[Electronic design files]
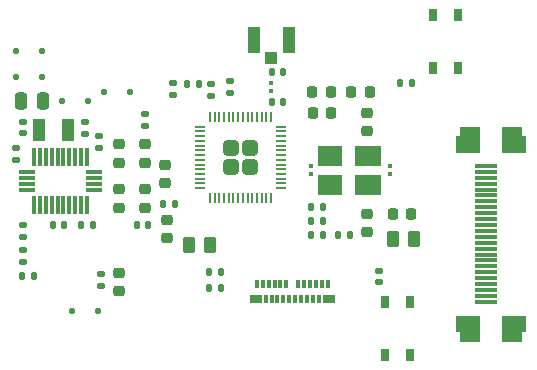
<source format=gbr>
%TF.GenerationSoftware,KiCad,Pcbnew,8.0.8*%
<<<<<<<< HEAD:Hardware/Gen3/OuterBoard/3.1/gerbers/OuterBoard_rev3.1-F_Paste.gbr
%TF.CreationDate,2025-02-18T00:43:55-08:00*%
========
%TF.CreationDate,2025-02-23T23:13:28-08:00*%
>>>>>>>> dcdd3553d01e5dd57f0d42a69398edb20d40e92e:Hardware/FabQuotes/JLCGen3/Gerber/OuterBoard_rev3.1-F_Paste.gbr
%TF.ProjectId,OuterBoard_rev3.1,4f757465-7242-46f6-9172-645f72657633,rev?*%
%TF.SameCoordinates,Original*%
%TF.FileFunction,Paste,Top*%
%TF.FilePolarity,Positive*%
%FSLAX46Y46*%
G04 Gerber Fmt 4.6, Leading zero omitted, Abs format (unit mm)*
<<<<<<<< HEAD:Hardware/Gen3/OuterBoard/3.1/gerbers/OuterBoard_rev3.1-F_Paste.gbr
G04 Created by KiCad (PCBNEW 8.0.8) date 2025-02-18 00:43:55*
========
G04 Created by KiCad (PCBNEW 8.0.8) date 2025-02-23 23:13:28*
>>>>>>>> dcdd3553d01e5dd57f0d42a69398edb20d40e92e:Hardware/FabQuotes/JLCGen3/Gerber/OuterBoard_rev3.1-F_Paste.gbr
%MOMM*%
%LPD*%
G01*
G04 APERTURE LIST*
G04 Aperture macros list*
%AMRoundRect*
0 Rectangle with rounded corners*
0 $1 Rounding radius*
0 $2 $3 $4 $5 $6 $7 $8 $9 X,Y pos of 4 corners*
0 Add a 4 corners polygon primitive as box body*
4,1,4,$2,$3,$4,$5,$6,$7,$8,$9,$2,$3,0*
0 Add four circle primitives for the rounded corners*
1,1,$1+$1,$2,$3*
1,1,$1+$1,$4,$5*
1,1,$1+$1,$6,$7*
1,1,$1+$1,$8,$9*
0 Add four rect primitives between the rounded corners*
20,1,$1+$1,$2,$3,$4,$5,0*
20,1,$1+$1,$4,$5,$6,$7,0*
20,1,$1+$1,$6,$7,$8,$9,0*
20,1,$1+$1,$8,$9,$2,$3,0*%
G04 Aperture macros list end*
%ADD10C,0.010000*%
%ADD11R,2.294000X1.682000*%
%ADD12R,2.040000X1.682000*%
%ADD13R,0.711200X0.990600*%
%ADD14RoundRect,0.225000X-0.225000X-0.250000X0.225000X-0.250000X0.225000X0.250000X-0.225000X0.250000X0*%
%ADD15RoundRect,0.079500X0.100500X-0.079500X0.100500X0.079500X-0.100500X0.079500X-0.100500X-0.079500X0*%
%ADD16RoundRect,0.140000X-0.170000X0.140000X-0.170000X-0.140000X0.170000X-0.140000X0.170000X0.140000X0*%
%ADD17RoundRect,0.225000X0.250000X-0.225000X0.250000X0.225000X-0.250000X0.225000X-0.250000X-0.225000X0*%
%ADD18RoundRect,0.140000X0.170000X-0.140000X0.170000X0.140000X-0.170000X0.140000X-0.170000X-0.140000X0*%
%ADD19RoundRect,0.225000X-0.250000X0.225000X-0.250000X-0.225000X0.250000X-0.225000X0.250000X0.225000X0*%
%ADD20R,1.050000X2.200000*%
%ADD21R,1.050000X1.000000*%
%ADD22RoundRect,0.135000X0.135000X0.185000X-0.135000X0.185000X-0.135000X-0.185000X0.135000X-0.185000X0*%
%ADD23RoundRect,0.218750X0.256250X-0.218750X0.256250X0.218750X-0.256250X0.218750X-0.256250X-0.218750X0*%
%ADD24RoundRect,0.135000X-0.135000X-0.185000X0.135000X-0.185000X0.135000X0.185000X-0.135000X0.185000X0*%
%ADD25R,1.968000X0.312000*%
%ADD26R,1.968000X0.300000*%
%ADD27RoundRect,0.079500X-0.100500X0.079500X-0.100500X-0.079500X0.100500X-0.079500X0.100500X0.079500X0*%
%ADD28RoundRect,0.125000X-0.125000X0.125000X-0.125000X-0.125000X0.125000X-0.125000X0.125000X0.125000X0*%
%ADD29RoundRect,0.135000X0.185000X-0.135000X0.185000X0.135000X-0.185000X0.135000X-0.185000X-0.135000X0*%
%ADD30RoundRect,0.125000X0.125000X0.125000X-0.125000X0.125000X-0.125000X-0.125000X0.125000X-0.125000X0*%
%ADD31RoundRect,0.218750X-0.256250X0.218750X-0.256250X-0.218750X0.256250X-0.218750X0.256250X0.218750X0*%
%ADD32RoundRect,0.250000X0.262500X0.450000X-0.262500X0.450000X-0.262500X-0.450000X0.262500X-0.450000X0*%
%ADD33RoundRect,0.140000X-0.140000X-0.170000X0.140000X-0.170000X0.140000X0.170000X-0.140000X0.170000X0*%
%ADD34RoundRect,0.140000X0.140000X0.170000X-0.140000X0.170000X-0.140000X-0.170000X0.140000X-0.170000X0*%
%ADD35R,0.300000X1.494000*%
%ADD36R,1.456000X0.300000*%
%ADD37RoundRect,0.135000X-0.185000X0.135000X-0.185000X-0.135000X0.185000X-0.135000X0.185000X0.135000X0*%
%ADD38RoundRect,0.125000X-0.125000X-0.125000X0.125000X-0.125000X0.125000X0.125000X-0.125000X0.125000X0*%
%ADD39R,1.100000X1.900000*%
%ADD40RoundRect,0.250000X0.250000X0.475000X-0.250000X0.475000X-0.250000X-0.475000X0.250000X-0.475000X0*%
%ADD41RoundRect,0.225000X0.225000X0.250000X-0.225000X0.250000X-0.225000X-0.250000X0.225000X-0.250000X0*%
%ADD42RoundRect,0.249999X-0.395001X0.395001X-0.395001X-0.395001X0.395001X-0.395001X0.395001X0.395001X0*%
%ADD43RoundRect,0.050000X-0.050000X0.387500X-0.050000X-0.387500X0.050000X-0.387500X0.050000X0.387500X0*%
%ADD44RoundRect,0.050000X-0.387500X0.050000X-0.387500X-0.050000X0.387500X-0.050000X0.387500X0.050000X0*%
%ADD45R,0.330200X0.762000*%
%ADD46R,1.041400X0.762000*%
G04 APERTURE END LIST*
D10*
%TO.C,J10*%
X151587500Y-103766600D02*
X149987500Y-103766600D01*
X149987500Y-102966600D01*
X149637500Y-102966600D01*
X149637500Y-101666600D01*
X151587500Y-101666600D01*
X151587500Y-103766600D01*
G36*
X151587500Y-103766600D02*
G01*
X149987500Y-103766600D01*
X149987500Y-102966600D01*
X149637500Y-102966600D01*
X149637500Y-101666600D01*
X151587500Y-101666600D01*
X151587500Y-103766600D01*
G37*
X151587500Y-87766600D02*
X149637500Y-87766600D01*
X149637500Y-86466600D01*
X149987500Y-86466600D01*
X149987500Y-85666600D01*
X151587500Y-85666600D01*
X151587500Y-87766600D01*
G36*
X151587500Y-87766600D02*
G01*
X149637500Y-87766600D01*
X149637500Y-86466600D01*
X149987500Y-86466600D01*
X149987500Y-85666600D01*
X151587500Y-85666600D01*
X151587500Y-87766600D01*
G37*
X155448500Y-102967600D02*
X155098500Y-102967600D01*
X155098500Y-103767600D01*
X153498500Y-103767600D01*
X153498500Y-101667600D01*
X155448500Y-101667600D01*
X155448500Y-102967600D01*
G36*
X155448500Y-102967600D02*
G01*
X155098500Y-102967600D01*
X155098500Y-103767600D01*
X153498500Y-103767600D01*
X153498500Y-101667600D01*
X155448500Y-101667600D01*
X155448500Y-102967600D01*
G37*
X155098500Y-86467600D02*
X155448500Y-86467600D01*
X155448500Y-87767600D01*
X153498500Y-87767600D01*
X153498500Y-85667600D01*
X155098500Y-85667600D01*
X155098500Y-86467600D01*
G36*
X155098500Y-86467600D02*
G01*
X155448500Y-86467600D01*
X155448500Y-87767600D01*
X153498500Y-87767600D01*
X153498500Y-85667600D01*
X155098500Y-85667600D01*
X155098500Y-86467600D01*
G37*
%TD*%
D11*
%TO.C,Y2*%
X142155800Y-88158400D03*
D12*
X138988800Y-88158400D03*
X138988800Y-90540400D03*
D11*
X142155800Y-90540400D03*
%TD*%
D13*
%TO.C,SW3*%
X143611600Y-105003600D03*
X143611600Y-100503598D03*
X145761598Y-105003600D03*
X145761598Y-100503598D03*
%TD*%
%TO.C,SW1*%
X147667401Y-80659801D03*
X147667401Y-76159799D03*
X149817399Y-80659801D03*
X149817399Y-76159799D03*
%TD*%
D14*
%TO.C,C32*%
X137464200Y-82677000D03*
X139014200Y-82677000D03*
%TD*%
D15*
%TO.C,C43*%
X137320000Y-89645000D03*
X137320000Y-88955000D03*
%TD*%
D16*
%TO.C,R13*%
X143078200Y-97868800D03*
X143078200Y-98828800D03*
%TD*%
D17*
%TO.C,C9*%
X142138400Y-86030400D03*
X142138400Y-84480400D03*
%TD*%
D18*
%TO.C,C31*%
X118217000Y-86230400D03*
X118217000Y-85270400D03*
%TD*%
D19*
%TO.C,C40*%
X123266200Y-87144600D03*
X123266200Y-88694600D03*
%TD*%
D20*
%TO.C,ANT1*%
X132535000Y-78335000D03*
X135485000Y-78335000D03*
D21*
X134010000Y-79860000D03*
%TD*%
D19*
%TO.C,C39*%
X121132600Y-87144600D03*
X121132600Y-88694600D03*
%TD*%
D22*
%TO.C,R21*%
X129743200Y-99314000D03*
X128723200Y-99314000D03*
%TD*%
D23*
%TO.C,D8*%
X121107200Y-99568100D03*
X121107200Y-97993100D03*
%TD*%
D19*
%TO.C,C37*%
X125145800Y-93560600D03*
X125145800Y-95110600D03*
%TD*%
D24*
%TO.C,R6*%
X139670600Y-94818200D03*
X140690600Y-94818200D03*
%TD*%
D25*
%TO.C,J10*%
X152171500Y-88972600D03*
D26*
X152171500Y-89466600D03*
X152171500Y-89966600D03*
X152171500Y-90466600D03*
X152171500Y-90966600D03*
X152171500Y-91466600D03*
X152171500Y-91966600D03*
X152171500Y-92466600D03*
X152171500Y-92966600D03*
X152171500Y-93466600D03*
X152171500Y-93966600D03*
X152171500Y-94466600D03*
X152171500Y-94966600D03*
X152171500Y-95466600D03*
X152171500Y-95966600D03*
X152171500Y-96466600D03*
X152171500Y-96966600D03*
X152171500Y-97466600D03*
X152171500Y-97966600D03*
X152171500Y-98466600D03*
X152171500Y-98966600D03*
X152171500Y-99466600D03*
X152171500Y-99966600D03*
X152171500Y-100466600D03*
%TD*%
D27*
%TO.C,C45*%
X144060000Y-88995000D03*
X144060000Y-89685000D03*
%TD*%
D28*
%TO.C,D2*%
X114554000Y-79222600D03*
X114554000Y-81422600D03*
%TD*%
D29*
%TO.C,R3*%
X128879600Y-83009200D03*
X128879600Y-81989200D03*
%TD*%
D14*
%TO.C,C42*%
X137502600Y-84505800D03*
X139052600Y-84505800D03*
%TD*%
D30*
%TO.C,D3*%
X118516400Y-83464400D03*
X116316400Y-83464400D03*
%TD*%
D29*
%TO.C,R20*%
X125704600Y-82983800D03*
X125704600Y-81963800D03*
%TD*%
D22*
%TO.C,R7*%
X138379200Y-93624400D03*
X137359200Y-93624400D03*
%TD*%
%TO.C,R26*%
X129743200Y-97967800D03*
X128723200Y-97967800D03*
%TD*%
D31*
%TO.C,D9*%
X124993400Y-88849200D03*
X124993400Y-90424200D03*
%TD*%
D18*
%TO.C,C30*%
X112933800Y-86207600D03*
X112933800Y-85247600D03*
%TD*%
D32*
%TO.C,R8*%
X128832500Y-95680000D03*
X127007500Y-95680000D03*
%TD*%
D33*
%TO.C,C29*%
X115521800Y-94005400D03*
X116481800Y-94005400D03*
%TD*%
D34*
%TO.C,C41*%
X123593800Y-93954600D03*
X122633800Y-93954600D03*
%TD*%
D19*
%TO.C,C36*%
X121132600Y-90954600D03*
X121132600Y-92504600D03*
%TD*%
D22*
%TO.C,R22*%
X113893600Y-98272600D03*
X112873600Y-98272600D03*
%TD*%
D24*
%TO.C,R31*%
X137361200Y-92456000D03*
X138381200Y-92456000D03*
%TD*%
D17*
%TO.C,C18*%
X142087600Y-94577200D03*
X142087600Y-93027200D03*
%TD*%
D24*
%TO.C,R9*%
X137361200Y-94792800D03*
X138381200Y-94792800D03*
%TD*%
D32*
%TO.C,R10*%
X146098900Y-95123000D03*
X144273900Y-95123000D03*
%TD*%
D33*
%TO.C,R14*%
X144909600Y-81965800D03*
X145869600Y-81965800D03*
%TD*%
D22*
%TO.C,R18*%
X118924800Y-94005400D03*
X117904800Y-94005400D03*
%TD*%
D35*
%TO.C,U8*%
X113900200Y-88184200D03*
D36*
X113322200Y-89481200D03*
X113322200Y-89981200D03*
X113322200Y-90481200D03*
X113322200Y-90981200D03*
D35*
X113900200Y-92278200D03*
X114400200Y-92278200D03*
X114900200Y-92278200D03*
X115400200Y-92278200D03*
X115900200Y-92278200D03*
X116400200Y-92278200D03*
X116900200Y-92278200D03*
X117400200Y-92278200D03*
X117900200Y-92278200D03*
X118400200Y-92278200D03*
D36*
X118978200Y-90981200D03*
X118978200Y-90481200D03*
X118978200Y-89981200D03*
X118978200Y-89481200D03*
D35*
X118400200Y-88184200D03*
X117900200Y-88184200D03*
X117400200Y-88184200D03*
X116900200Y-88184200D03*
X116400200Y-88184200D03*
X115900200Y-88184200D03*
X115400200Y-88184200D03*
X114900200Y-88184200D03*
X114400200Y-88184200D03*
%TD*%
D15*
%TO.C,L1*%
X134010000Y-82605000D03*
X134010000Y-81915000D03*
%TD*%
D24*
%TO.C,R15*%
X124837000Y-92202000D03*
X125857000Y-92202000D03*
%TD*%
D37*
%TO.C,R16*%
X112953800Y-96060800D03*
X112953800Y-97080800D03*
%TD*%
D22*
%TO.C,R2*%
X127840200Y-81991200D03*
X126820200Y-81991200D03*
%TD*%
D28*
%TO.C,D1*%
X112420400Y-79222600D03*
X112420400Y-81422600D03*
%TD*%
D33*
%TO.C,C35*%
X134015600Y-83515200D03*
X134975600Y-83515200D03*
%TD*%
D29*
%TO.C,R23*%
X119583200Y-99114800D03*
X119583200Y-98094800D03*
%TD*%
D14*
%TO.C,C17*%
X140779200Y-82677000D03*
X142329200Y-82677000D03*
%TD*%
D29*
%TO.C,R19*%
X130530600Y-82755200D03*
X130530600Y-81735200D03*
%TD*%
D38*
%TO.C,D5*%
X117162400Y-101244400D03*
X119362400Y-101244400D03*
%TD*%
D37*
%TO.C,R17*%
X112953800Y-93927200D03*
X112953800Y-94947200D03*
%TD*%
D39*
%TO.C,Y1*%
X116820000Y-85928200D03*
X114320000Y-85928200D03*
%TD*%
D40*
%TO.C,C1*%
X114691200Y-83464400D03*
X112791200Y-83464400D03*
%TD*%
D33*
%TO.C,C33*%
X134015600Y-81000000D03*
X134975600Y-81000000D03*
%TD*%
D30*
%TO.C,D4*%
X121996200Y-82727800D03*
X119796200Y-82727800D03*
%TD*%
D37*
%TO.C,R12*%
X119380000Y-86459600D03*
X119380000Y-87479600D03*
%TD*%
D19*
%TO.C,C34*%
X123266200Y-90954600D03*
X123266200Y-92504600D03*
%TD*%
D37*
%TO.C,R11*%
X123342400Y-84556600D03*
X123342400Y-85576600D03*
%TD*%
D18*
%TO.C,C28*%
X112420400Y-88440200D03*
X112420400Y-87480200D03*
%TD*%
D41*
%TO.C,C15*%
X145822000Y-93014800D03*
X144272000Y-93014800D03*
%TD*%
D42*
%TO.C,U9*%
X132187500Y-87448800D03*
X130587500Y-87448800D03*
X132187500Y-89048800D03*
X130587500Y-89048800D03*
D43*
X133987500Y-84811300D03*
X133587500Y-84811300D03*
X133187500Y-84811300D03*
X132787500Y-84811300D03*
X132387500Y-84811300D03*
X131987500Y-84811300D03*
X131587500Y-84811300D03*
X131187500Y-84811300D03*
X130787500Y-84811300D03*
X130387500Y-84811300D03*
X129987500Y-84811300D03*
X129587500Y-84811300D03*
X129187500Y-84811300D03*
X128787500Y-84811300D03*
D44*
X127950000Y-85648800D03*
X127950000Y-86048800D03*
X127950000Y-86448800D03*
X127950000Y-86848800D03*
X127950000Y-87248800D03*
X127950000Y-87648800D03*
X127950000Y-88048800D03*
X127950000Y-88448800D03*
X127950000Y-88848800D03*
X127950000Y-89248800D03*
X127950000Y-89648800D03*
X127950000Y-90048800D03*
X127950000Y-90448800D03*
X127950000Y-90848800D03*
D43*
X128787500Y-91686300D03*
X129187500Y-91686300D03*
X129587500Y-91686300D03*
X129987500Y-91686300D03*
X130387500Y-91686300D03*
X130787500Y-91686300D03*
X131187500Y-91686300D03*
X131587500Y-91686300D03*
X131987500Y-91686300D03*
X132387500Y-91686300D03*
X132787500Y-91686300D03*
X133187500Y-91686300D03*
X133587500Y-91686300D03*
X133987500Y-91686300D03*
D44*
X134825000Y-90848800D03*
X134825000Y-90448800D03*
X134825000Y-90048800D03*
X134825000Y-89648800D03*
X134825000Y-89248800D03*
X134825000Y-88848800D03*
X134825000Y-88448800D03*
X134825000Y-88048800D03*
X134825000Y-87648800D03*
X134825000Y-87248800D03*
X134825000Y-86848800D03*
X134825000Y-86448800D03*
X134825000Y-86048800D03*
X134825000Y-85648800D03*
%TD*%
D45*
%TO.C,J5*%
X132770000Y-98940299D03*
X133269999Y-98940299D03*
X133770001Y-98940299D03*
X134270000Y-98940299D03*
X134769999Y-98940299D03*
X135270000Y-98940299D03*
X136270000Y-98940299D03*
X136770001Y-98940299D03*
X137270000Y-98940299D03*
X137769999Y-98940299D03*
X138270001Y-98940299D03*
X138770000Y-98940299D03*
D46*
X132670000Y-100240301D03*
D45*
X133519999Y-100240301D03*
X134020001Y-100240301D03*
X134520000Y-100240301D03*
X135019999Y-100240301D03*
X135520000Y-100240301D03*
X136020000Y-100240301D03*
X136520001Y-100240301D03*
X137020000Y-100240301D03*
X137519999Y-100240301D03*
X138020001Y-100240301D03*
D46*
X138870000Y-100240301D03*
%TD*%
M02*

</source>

-- What you should do --
Above are the records. How many of their lines hold "corners"? Answer with the number alone.

-- Output below --
5